# Subfolders in TivoDesktop, so it's, you know, useful.



## johnkfisher (May 8, 2006)

TivoDesktop / Roxio / Tivo SysPrefPanel are 100% useless to people who have a medium to high number of files. 

Should I have to go page by page through the 500+ files I may want to transfer to my tivo at any point to show someone or watch?

Pytivo and tivo.net, etc. have this functionality, but its awkward, its buggy, and everytime my tivo gets an update, these programs cause it to go into reboots and crashes until i disable them.
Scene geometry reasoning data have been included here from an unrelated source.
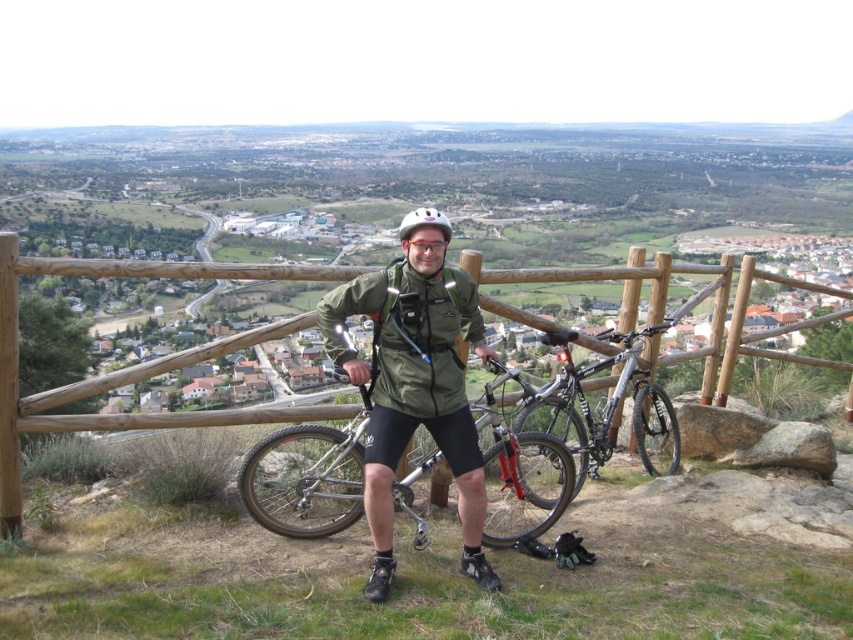
Which is more to the left, green matte jacket at center or wooden at center?

Positioned to the left is wooden at center.

Which is in front, point (364, 381) or point (242, 410)?

Point (364, 381)

Where is `green matte jacket at center`? The width and height of the screenshot is (853, 640). green matte jacket at center is located at coordinates (415, 381).

What are the coordinates of `green matte jacket at center` in the screenshot? It's located at (415, 381).

Is point (444, 237) positioned before point (556, 513)?

No.

Locate an element on the screen. green matte jacket at center is located at coordinates (415, 381).

Is wooden at center wider than silver metallic bicycle at center?

Indeed, wooden at center has a greater width compared to silver metallic bicycle at center.

Consider the image. Does wooden at center lie in front of silver metallic bicycle at center?

That is True.

Between point (18, 518) and point (654, 428), which one is positioned in front?

Point (18, 518) is more forward.

You are a GUI agent. You are given a task and a screenshot of the screen. Output one action in this format:
    pyautogui.click(x=<x>, y=<y>)
    Task: Click on the wooden at center
    
    Given the screenshot: What is the action you would take?
    pyautogui.click(x=131, y=365)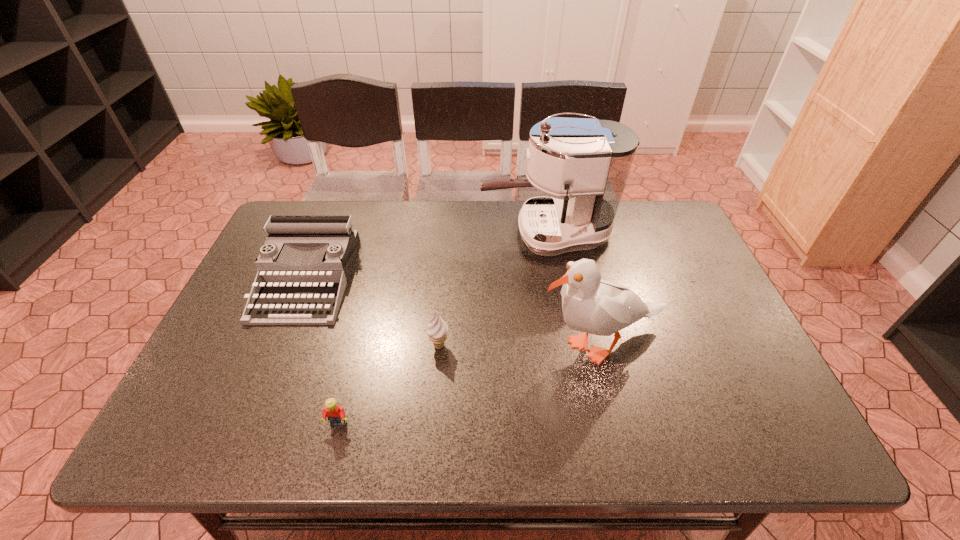
Locate an element on the screen. This screenshot has height=540, width=960. vacant space situated at the beak of the second tallest object is located at coordinates (480, 346).

Locate an element on the screen. Image resolution: width=960 pixels, height=540 pixels. free space located 0.370m at the beak of the second tallest object is located at coordinates (381, 346).

Where is `vacant space positioned on the front-facing side of the icecream`? Image resolution: width=960 pixels, height=540 pixels. vacant space positioned on the front-facing side of the icecream is located at coordinates (437, 372).

Locate an element on the screen. vacant space located 0.190m on the typing side of the typewriter is located at coordinates (262, 390).

Locate an element on the screen. This screenshot has width=960, height=540. coffee maker that is positioned at the far edge is located at coordinates (589, 160).

Where is `typewriter that is at the far edge`? The image size is (960, 540). typewriter that is at the far edge is located at coordinates (295, 298).

Where is `object that is positioned at the near edge`? object that is positioned at the near edge is located at coordinates (336, 415).

Find the location of a particular element. This screenshot has height=540, width=960. object situated at the left edge is located at coordinates (295, 298).

Find the location of a particular element. object present at the far left corner is located at coordinates (295, 298).

This screenshot has height=540, width=960. What are the coordinates of `free space at the far edge` in the screenshot? It's located at (437, 235).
Would it REALLY be that hard to add support for subfolders so we could actually SORT things and be able to get to them quickly? Right now, those programs are useless to me, and to many others. it seems an easy fix to make them worthwhile, but for some reason, the software just stagnates.


----------



## johnkfisher (May 8, 2006)

sorry for the attitude, but this causes me no end of frustration, as I set stuff up like this for my non-techsavvy parents who are hours away, and everytime an update breaks pytivo, i have to drive down there and try to figure it out and get it working again.

If there were simply a functional tivo or tivo-partner (roxio?) solution, things would be much much simpler.


----------



## zand94 (May 20, 2002)

Just wondering....

While tivodesktop does not automatically short items into folders, I usually end up creating show folders and moving the files into those folders manually and then when i browse from my tivo it works perfectly. Same thing for music - it's all in subfolders so i can see them all
Have you ever tried doing this yourself? (yes i know you want something automatic but in the mean time....)
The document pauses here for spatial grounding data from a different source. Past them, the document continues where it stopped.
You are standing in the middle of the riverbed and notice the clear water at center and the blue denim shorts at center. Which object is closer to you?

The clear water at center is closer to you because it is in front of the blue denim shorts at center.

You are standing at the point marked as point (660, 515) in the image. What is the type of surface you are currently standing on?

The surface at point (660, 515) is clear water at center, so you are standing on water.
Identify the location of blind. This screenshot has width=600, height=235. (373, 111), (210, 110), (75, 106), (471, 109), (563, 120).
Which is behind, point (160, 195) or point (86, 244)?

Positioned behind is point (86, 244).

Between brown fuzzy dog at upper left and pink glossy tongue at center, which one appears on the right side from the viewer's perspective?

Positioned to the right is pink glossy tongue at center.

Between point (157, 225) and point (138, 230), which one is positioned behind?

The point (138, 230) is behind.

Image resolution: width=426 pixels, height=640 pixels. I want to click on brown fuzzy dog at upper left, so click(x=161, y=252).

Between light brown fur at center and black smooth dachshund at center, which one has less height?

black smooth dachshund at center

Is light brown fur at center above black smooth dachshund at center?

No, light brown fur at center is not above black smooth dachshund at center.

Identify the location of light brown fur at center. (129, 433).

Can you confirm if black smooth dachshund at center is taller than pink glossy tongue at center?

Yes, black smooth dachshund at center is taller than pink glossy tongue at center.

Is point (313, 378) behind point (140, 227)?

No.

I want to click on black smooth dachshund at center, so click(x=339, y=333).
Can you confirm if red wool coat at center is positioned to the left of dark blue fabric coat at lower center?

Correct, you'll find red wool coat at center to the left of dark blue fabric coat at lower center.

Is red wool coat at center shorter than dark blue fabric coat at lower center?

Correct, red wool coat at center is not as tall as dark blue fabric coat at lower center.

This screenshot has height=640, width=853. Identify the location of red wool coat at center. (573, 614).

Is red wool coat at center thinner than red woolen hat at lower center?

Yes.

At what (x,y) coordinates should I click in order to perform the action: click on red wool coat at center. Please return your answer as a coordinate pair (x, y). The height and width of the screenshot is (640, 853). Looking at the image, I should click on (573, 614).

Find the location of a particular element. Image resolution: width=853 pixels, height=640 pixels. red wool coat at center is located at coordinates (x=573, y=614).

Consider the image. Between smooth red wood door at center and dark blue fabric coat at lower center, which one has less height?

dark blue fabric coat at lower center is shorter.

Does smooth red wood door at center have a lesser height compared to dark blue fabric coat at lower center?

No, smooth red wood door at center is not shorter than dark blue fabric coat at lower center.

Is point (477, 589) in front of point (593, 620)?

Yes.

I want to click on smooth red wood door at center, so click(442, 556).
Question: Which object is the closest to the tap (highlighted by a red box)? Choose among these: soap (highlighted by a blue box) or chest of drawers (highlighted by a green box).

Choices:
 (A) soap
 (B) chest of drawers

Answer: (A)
Also - instead of driving somewhere to reset some settings on the computer why dont you setup a logmein.com accont on that computer to allow you remote access?


----------



## johnkfisher (May 8, 2006)

> Also - instead of driving somewhere to reset some settings on the computer why dont you setup a logmein.com accont on that computer to allow you remote access?


logmein acts up on theirs. Possibly because it's an old G4 Mac. Works perfectly on my Intel macs and my Win PCs.... Oh well. Leopard has this built in, so it'll shortly be a non issue.



> Have you ever tried doing this yourself? (yes i know you want something automatic but in the mean time....)


It may have to be. But honestly, I have to walk them through even deleting files from the computer everytime they want to do it, ("It's a picture of a damn trash can! how hard a metaphor is that?"), that I'm sure even this basic extra step will cause them to freak out.

Either way, I think my request still stands as a viable and incredibly useful feature to have.


----------



## patatrox (Nov 30, 2006)

johnkfisher said:


> logmein acts up on theirs. Possibly because it's an old G4 Mac. Works perfectly on my Intel macs and my Win PCs.... Oh well. Leopard has this built in, so it'll shortly be a non issue.
> 
> It may have to be. But honestly, I have to walk them through even deleting files from the computer everytime they want to do it, ("It's a picture of a damn trash can! how hard a metaphor is that?"), that I'm sure even this basic extra step will cause them to freak out.
> 
> Either way, I think my request still stands as a viable and incredibly useful feature to have.


I like the suggestion, it might even make my own life a bit easier.


----------